### SOURCE TEXT
Skip to content

CasperKristiansson/KTH-MSc-Thesis-Computer-Science

Repository files navigation

Synchrotron detector data flowing into storage benchmark visualizations

From Experiment to Insight

KTH MSc Thesis in Computer Science: benchmarking cloud-native storage formats for large-scale synchrotron and neutron scattering data on AWS S3.

This repository contains the final thesis PDF, LaTeX source, experiment notebooks, generated figures, benchmark tables, and presentation material for a comparative study of scientific storage formats on AWS S3. The work evaluates how storage layout and codec choice affect interactive single-frame reads, full sequential scans, request intensity, and stored size for a synthetic detector stack derived from real beamline frames.

Full thesis PDF: From Experiment to Insight - A Comparative Study of Storage Approaches for Large-Scale Synchrotron and Neutron Scattering Data on AWS.pdf

Abstract

Modern synchrotron and neutron beamlines can stream at gigabytes per second, turning single experiments into multi-terabyte datasets and exposing latency limits of parallel file systems. This thesis benchmarks cloud-native storage layouts on AWS S3 using a single synthetic approximately 20 GiB, approximately 1,300-frame detector stack generated from 80 real CBF seed frames, focusing on slice-level latency, scan throughput, and cost drivers. Four backends (HDF5 via HSDS, Zarr v3, TileDB, ROOT/TTree) and three codecs (gzip, LZ4, zstd) are evaluated under two workloads: random single-frame reads and full sequential scans. Client timings are analyzed on a log scale with dependence-robust confidence intervals, with S3 request counts and stored size providing context.

Results are descriptive and session-conditional for this dataset and AWS setup. For interactive slices, Zarr is fastest with zstd (GM approximately 155 ms) and with LZ4; TileDB is fastest with gzip. For full scans, TileDB completes the same logical dataset in 2.2-3.2x lower GM scan time than Zarr across codecs; the transferred-byte throughput summaries follow the same ordering (for example, zstd approximately 1.06 GiB/s for 20 GiB). ROOT/TTree is slow for frame-random reads despite a few GETs, indicating single-object paging and decode overheads. HDF5/HSDS trails on slice latency and scan throughput with LZ4, storing 19.17 GiB versus Zarr 10.40 GiB for the same payload.

The contribution is a reproducible AWS-native benchmarking method and a decision matrix for the tested synthetic detector stack and workloads: choose Zarr+zstd when slice latency dominates, and choose TileDB+zstd/LZ4 when throughput dominates.

### ENTRIES SHOWN
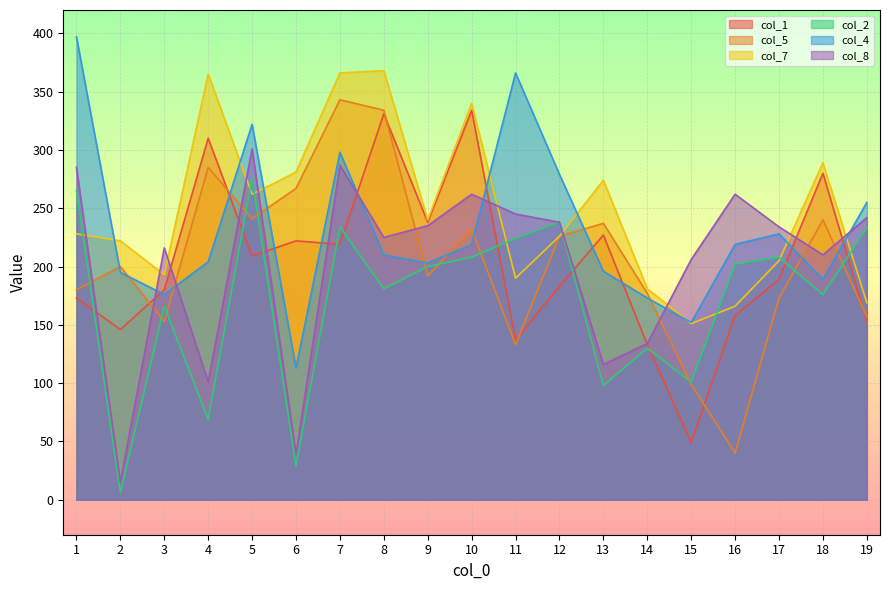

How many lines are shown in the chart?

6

---

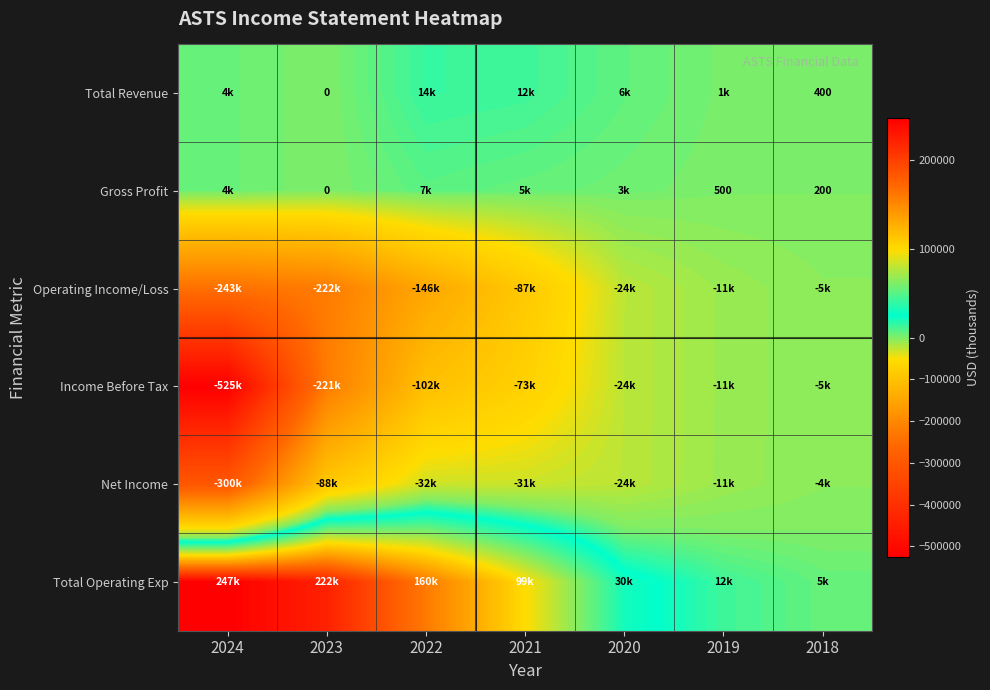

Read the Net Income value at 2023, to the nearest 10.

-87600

### TASK STATEMENT
Please retype the part of the storage benchmark thesis text starting with "Skip to content" and going on through "real beamline frames.", word for word.

### TASK RESULT
Skip to content

CasperKristiansson/KTH-MSc-Thesis-Computer-Science

Repository files navigation

Synchrotron detector data flowing into storage benchmark visualizations

From Experiment to Insight

KTH MSc Thesis in Computer Science: benchmarking cloud-native storage formats for large-scale synchrotron and neutron scattering data on AWS S3.

This repository contains the final thesis PDF, LaTeX source, experiment notebooks, generated figures, benchmark tables, and presentation material for a comparative study of scientific storage formats on AWS S3. The work evaluates how storage layout and codec choice affect interactive single-frame reads, full sequential scans, request intensity, and stored size for a synthetic detector stack derived from real beamline frames.